Nature and culture – or nature and humankind – are not opposites. From the standpoint of the geosciences, they both belong to “System Earth”, a view that is reflected by the current discussion about the “Anthropocene” as a new geological era. But many of us are also shaped by the teachings of Judaism, Christianity and Islam, which emphasise the significance of humans and the special role they play in the scheme of things. This gives rise to a dualism that occasionally shifts into opposing stances: nature and culture – a contradiction in terms or just two sides of the same coin?

Are we humans and our actions part of the system, are our “cultural achievements” dictated by nature? This Darwinist concept was espoused, for instance, by the geographer and economist Ellsworth Huntington before the First World War. With the rising influence of the social sciences in the 20th century, it was countered by the theory that human beings, and therefore cultural development, are governed solely by human will, by humankind’s independent mental-social abilities and its creative drive. Then, a few decades ago, another idea became established that can be traced back to interdisciplinary projects and cross-disciplinary discourse. This idea holds that while humans and nature are two halves of a whole – a concept that is quite familiar to many nature religions – humans as sociocultural beings do have some creative leeway within the scope of the natural possibilities, especially in their choice of means. This neo-deterministic world view seems to gain an increasing following today.

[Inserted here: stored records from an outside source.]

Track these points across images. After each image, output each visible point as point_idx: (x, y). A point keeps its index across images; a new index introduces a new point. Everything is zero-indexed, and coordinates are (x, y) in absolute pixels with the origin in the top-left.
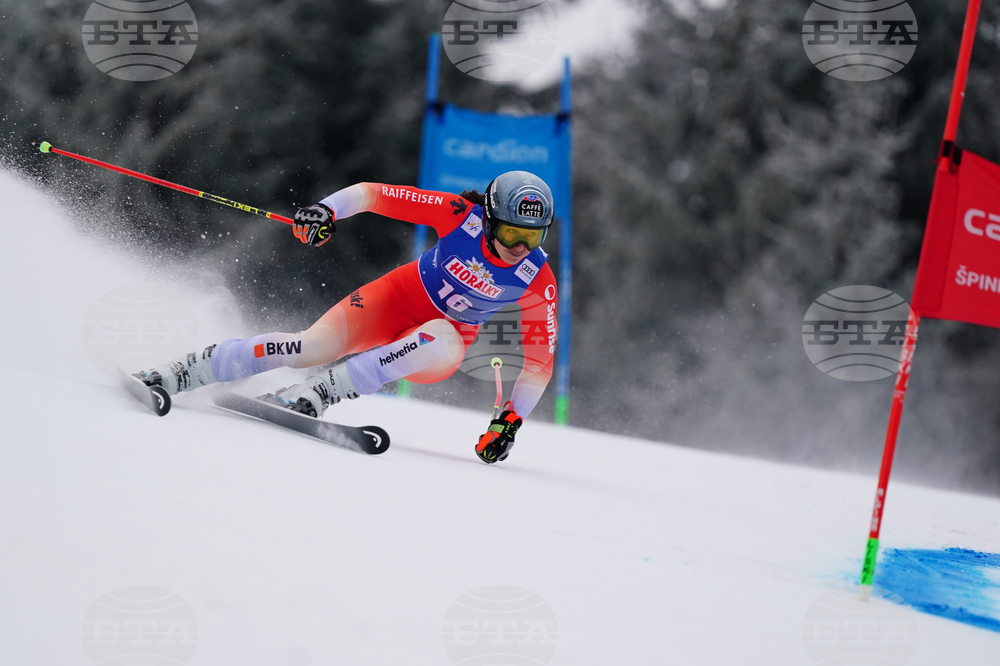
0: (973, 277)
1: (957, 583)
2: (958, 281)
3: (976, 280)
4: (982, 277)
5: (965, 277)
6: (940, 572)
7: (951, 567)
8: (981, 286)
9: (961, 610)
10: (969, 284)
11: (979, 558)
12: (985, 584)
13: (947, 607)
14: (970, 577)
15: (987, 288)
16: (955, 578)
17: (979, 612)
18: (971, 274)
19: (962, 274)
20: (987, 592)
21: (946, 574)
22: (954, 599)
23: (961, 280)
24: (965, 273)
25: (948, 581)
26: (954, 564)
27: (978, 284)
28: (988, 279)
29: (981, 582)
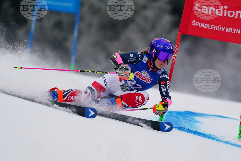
0: (197, 23)
1: (188, 121)
2: (193, 24)
3: (198, 24)
4: (200, 23)
5: (195, 23)
6: (182, 118)
7: (186, 116)
8: (199, 26)
9: (189, 129)
10: (196, 25)
11: (194, 114)
12: (196, 122)
13: (185, 128)
14: (191, 120)
15: (201, 26)
16: (187, 120)
17: (194, 130)
18: (196, 22)
19: (194, 22)
20: (196, 124)
21: (184, 119)
22: (187, 126)
23: (194, 24)
24: (195, 22)
25: (185, 120)
26: (187, 115)
27: (199, 25)
28: (202, 23)
29: (195, 121)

More and more, it is becoming clear that, in view of the complexity of “System Earth” – which includes humans as an integral part –, a monodisciplinary research approach can at best provide a narrow breadth of knowledge that may help solve isolated problems. Complex challenges, on the other hand, require multidisciplinary cooperation, if only because such cooperation allow us to classify and correctly evaluate the findings of the various subject disciplines. Reality is nothing if not complex – a fact that is reflected in our latest journal entitled CULTURE & NATURE. The 15th edition of RUPERTO CAROLA accepts this challenge without claiming to have an answer to every question. But encouraging readers to think about certain issues, to look at them from different angles and perhaps find counter-arguments to the popular, simple answers put forward by various interest groups – that is a realistic objective for our authors, who approach this task from the perspective of the life and social sciences, humanities, economics and the law. This process requires an open mind, including the ability to not blindly adopt pre-selected and pre-fabricated ideas; such openness of thought and reflection is embodied by our University’s motto “Semper Apertus”. With this in mind, I wish you an inspiring and rewarding reading experience.